» TEXT PASSAGE:
========================================

For the displacement vectors $\overrightarrow{\mathbf{a}}\mathbf{=}\left(3.0m\right)\stackrel{\mathbf{⏜}}{\mathbf{i}}\mathbf{+}\left(4.0m\right)\stackrel{\mathbf{⏜}}{\mathbf{j}}$and $\overrightarrow{\mathbf{b}}\mathbf{=}\left(5.0m\right)\stackrel{\mathbf{⏜}}{\mathbf{i}}\mathbf{+}\left(-2.0m\right)\stackrel{\mathbf{⏜}}{\mathbf{j}}$, give $\overrightarrow{\mathbf{a}}\mathbf{+}\overrightarrow{\mathbf{b}}$in (a) unit-vector notation, and as (b) a magnitude and (c) an angle (relative to $\stackrel{\mathbf{⏜}}{\mathbf{i}}$). Now give $\overrightarrow{\mathbf{b}}\mathbf{-}\overrightarrow{\mathbf{a}}$in (d) unit-vector notation, and as (e) a magnitude and (f) an angle.

========================================

» EXCERPTED DATA:
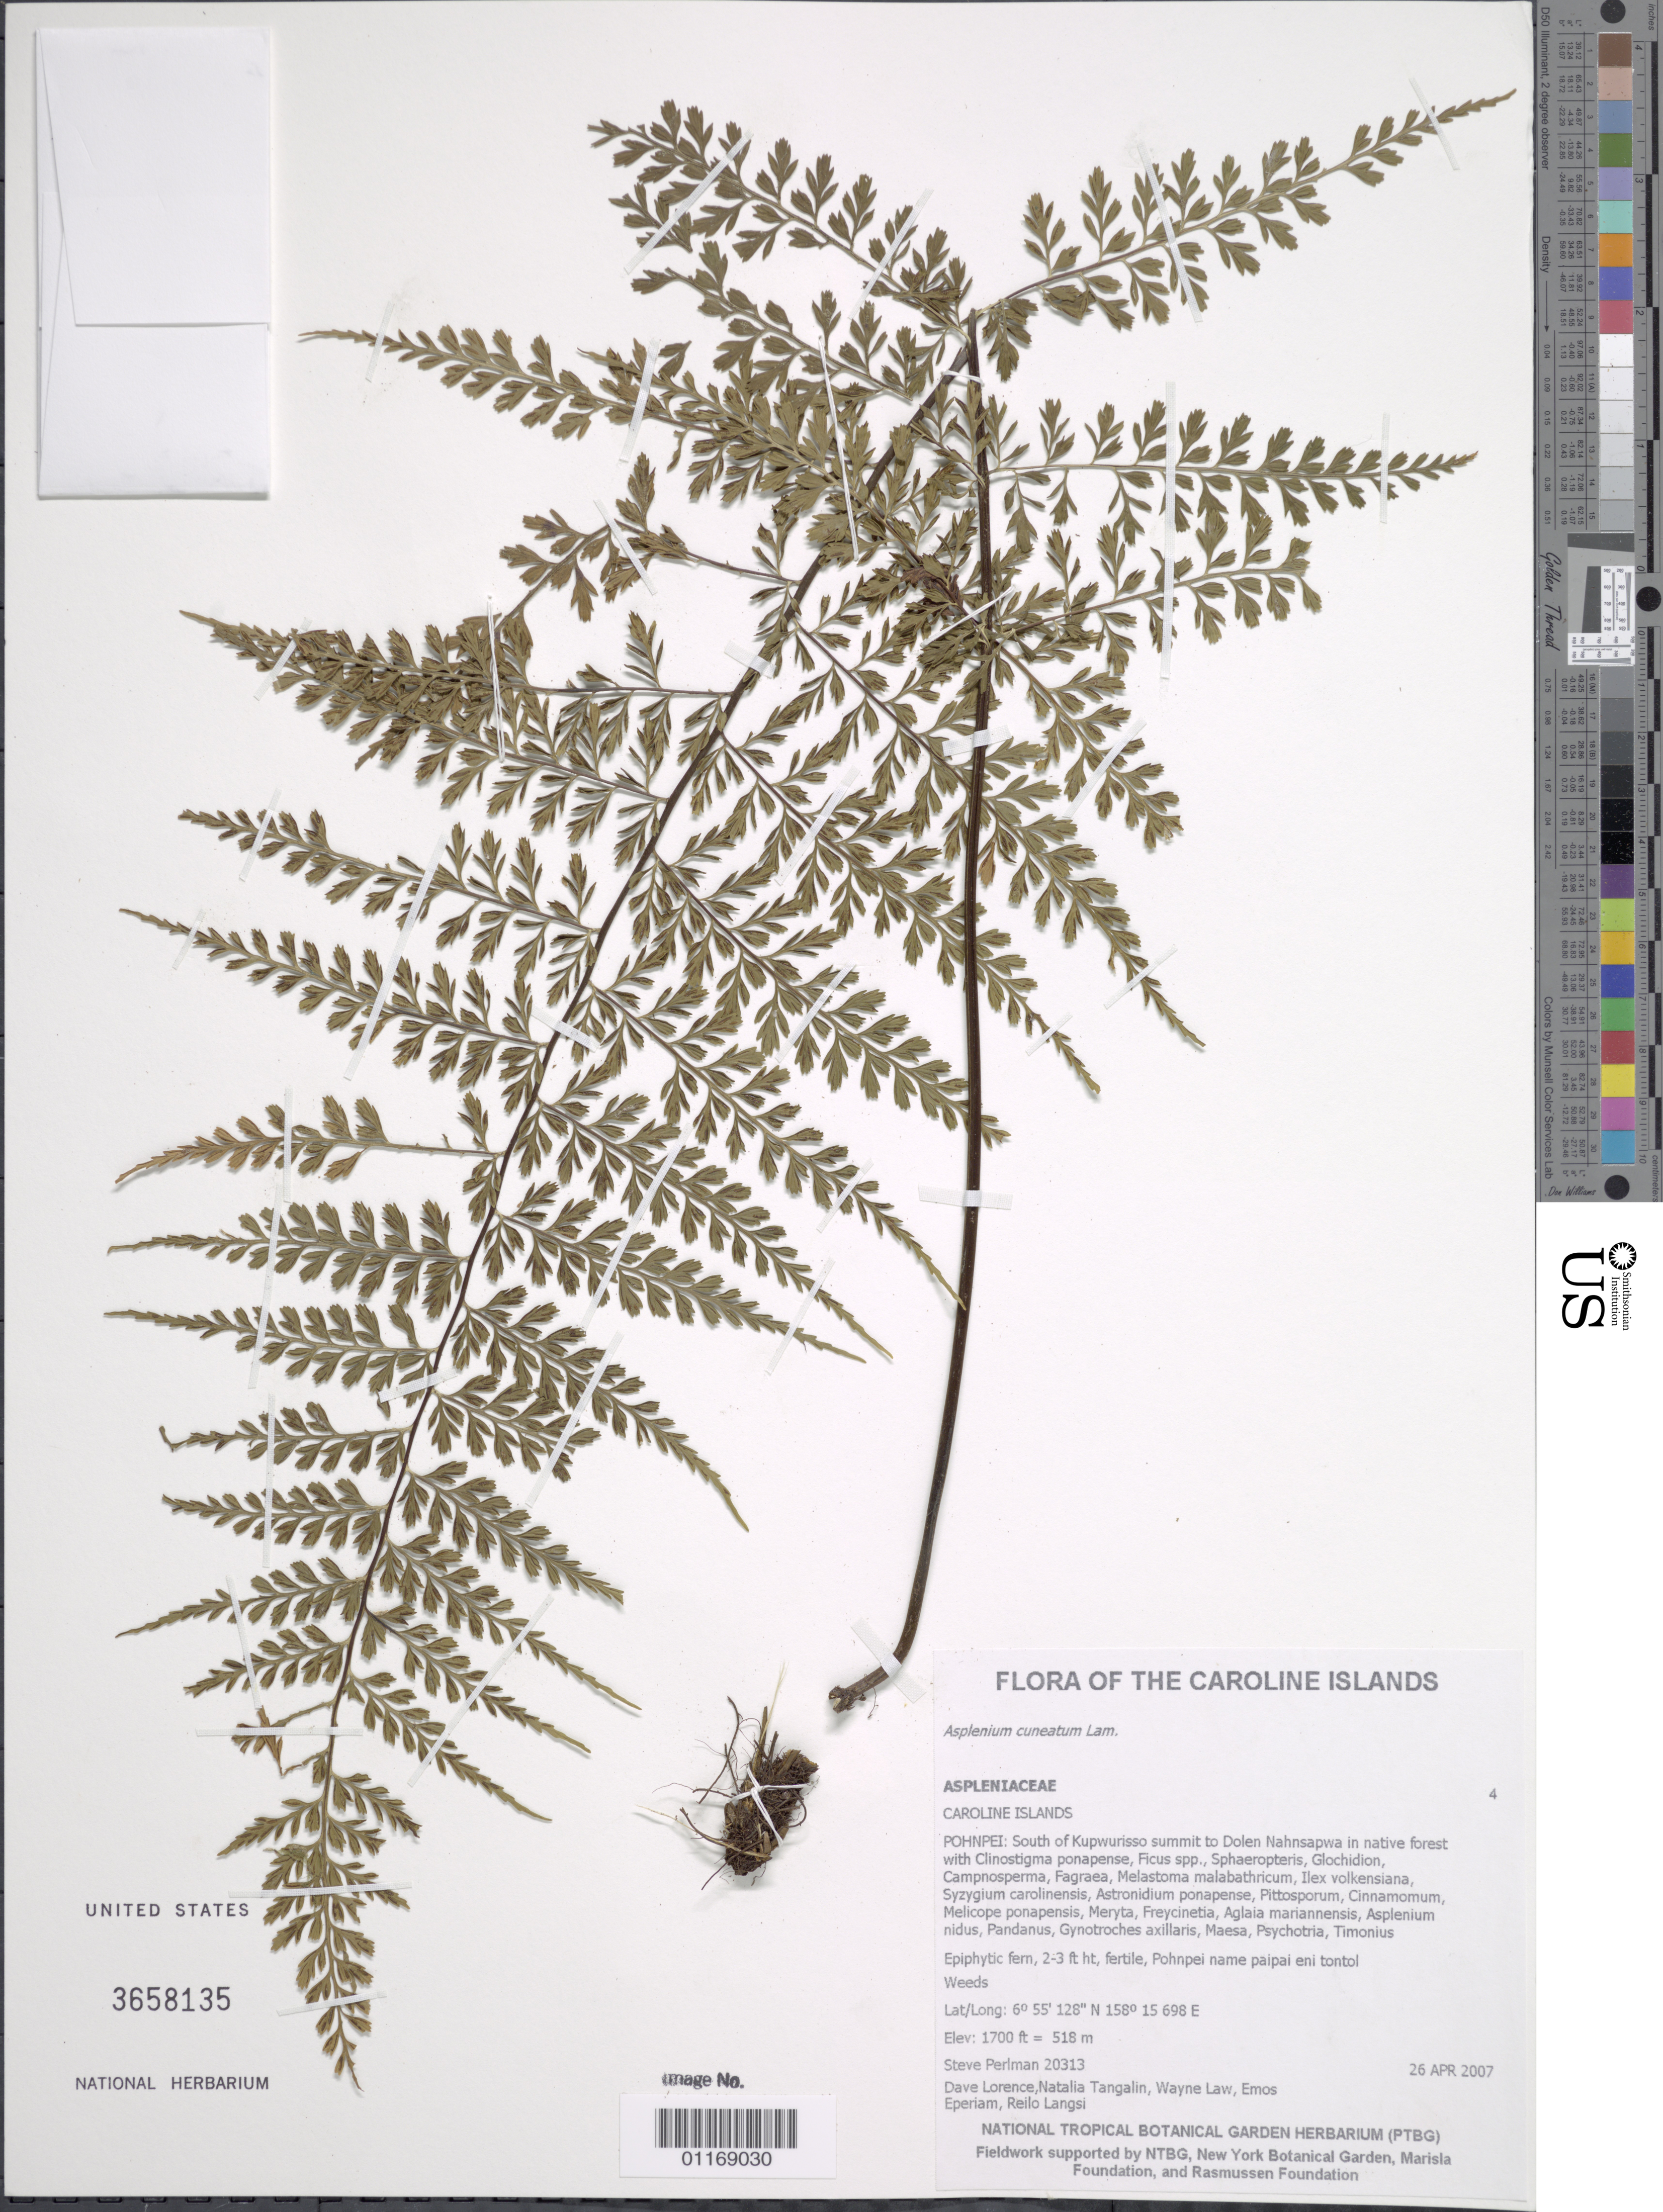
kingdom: Plantae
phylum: Tracheophyta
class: Polypodiopsida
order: Polypodiales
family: Aspleniaceae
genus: Asplenium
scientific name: Asplenium cuneatum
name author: Lam.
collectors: S. P. Perlman, D. Lorence, N. Tangalin, W. Law, P. Eperiam & R. Lengsi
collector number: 20313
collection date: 2007-04-26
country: Micronesia, Federated States of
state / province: Pohnpei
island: Pohnpei [Ponape]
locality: South of Kupwurisso summit to Dolen Nahnsapwa.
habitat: Native forest.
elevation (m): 518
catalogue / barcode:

========================================

» SHORT PROBLEM:
Continue the displacement-vector problem from where it stops.

» RESULT FOR THIS EXERCISE:
Here, vector law of addition and subtraction is used to find the resultant of vector $\overrightarrow{a}+\overrightarrow{b}$and $\overrightarrow{b}-\overrightarrow{a}$in unit-vector notation. Further using the general formula for the magnitude and the angle, the magnitude and the angle of the given vector $\overrightarrow{a}+\overrightarrow{b}$and$\overrightarrow{b}-\overrightarrow{a}$ can be calculated.

Formulae to be used.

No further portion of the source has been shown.